_To do_
Down to the last line below, write out every line exactly, starting with the one that contains "150 degrees clockwise" and leaving out the pictures.
+++ Data for this task +++
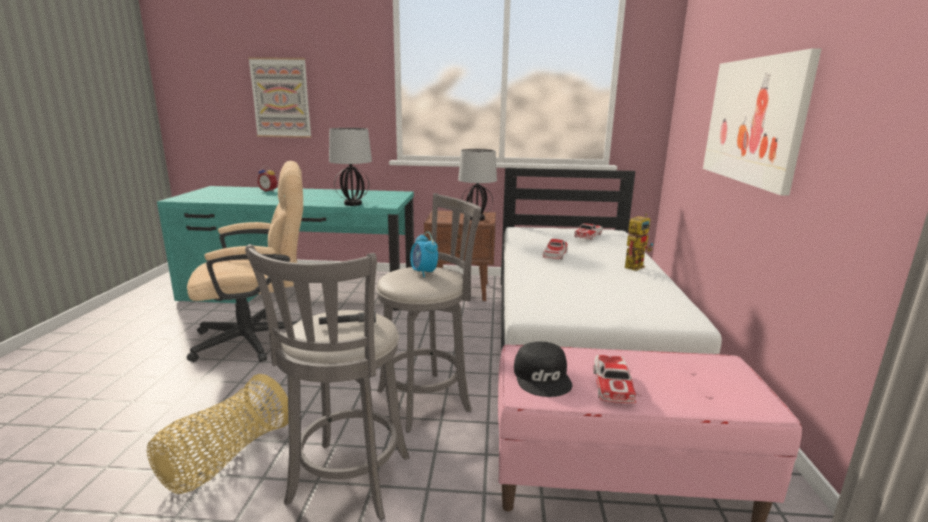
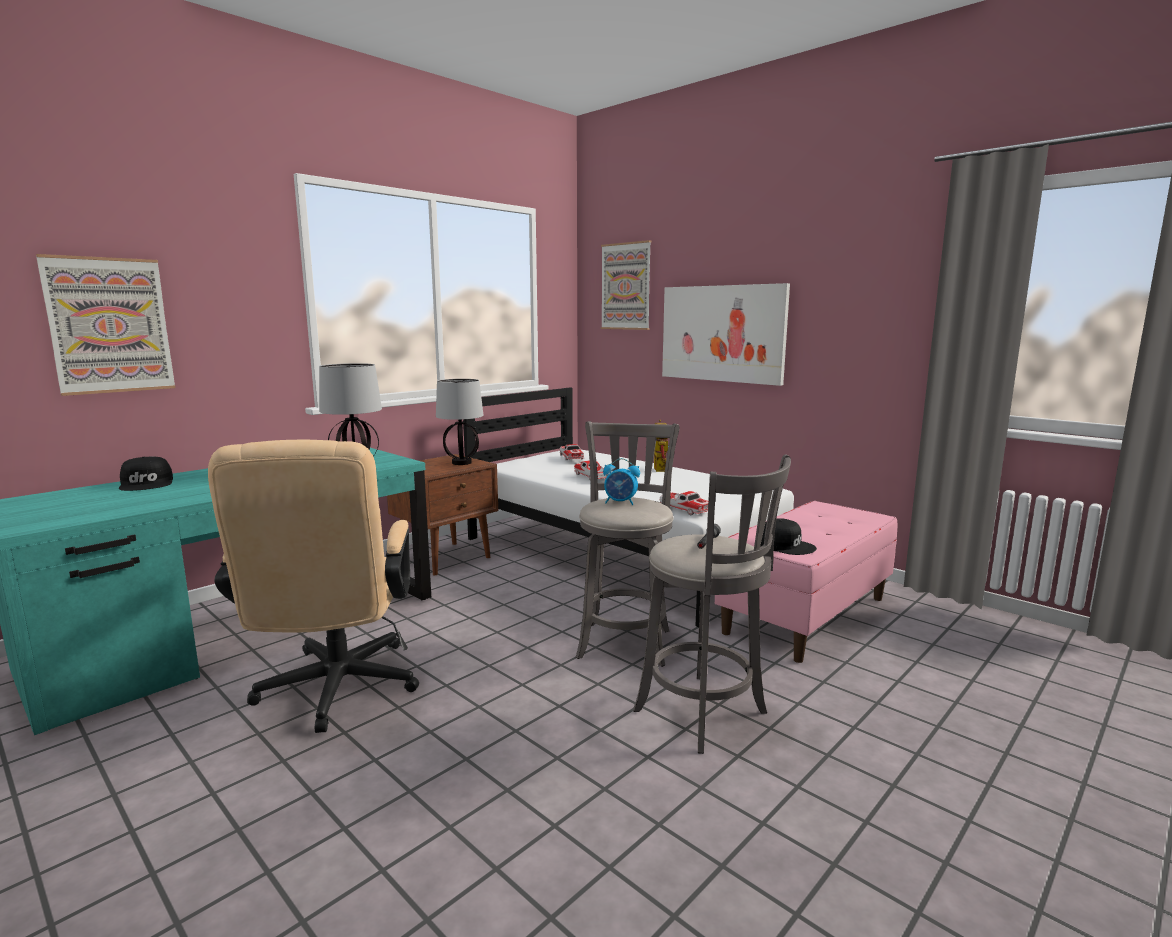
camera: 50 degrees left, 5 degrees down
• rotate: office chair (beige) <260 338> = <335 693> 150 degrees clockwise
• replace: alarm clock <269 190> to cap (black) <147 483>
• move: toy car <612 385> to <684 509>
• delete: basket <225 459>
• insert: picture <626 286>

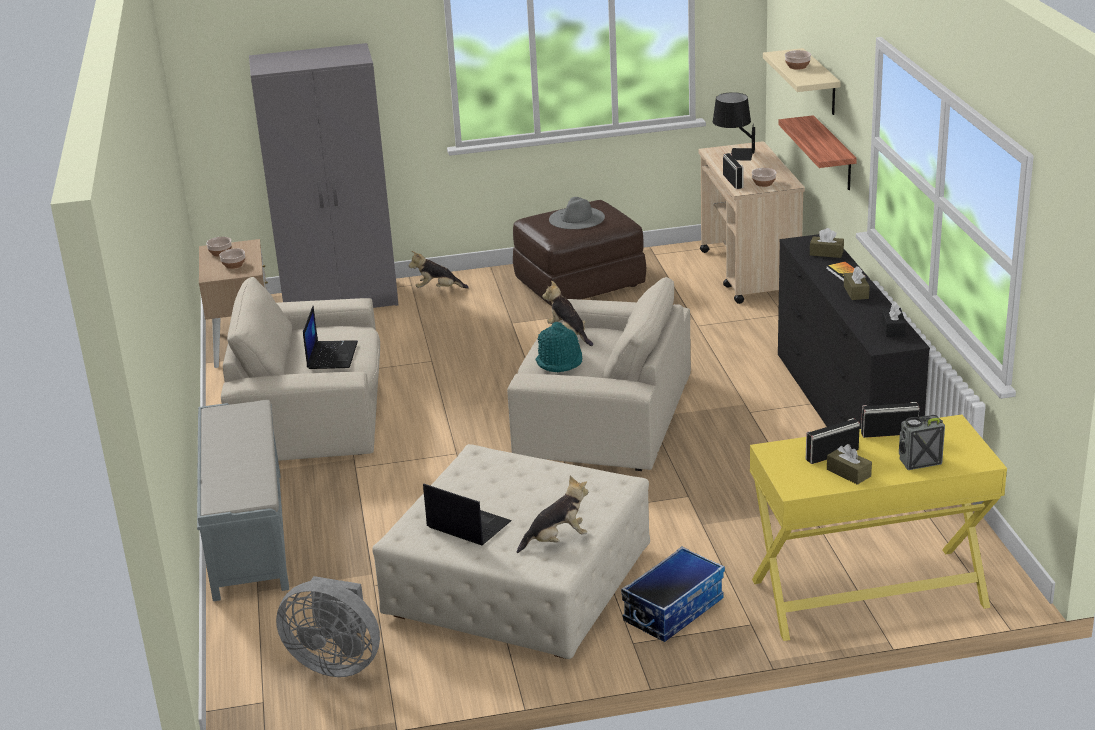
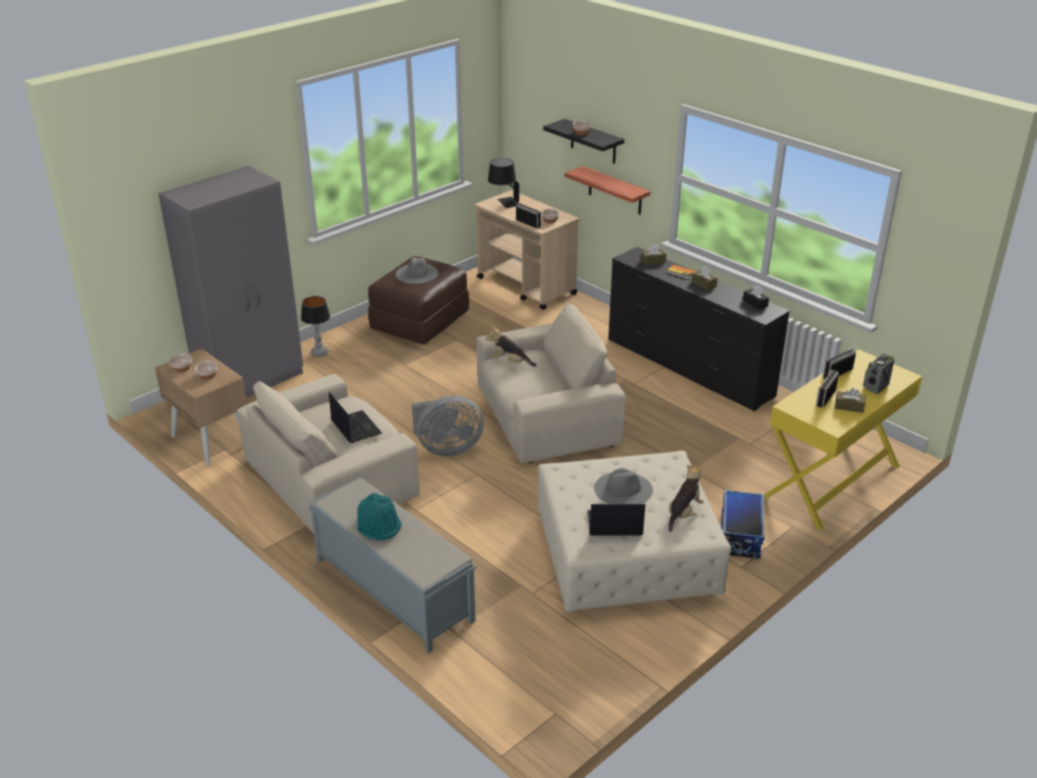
camera: 35 degrees left, 5 degrees up
• recolor: shelf (beige) <820 83> to shelf (black) <593 142>
• replace: plush toy <438 289> to table lamp <320 353>
• move: hat (turquoise) <560 361> to <379 526>
• move: fan (grey) <336 662> to <447 448>
• insert: hat (grey) <623 489>

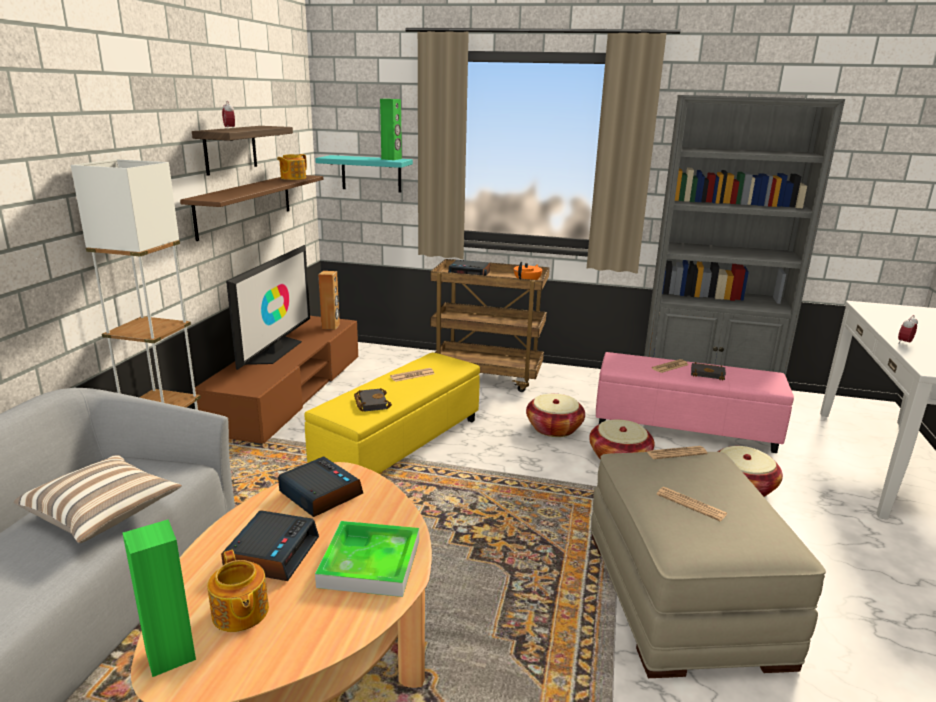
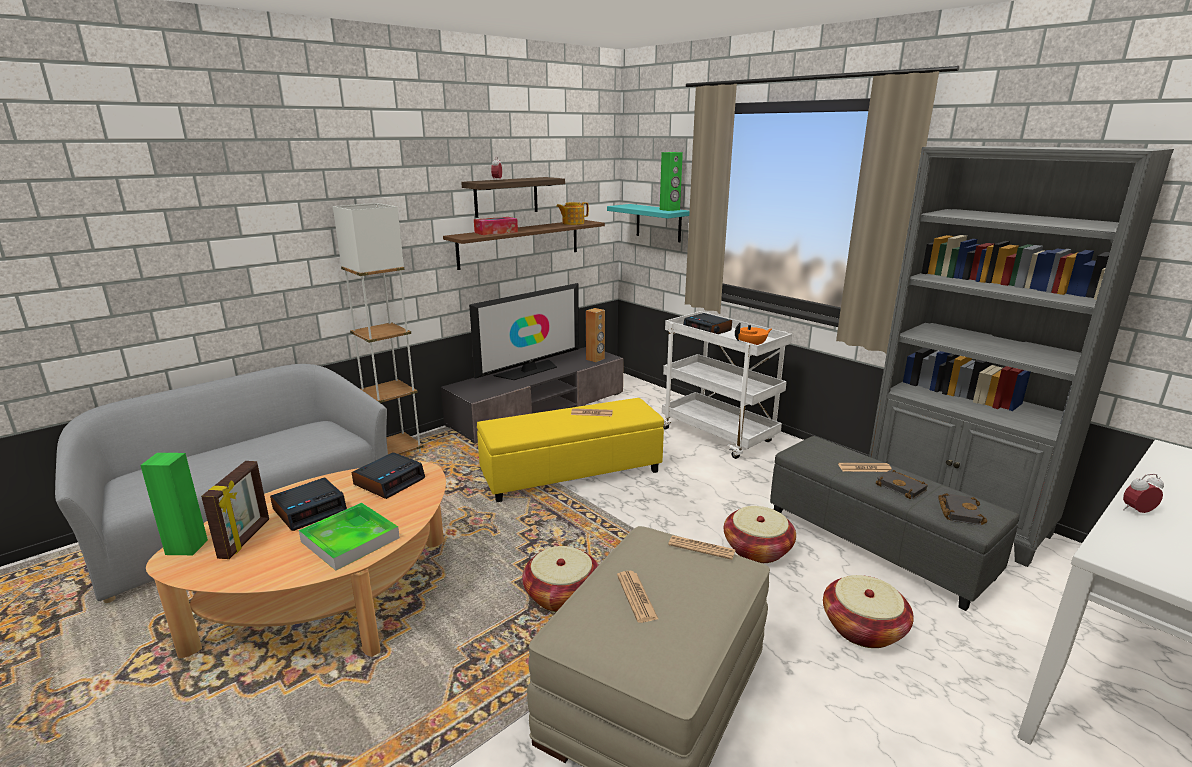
camera: 35 degrees right, 0 degrees up
• recolor: cart (brown) <488 376> to cart (white) <719 436>
• recolor: tv stand (brown) <289 393> to tv stand (grey) <538 409>
• recolor: ottoman (pink) <684 426> to ottoman (grey) <876 543>
• move: book (black) <371 403> to <958 511>
• move: basket <554 428> to <562 595>
• delete: pillow <104 513>
• rotate: alarm clock <319 494> = <389 481> 45 degrees clockwise
• replace: teapot <240 613> to picture frame <246 539>
• insert: tissue box <496 232>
+++
_Reply_
• rotate: office chair (beige) <260 338> = <335 693> 150 degrees clockwise
• replace: alarm clock <269 190> to cap (black) <147 483>
• move: toy car <612 385> to <684 509>
• delete: basket <225 459>
• insert: picture <626 286>

camera: 35 degrees left, 5 degrees up
• recolor: shelf (beige) <820 83> to shelf (black) <593 142>
• replace: plush toy <438 289> to table lamp <320 353>
• move: hat (turquoise) <560 361> to <379 526>
• move: fan (grey) <336 662> to <447 448>
• insert: hat (grey) <623 489>

camera: 35 degrees right, 0 degrees up
• recolor: cart (brown) <488 376> to cart (white) <719 436>
• recolor: tv stand (brown) <289 393> to tv stand (grey) <538 409>
• recolor: ottoman (pink) <684 426> to ottoman (grey) <876 543>
• move: book (black) <371 403> to <958 511>
• move: basket <554 428> to <562 595>
• delete: pillow <104 513>
• rotate: alarm clock <319 494> = <389 481> 45 degrees clockwise
• replace: teapot <240 613> to picture frame <246 539>
• insert: tissue box <496 232>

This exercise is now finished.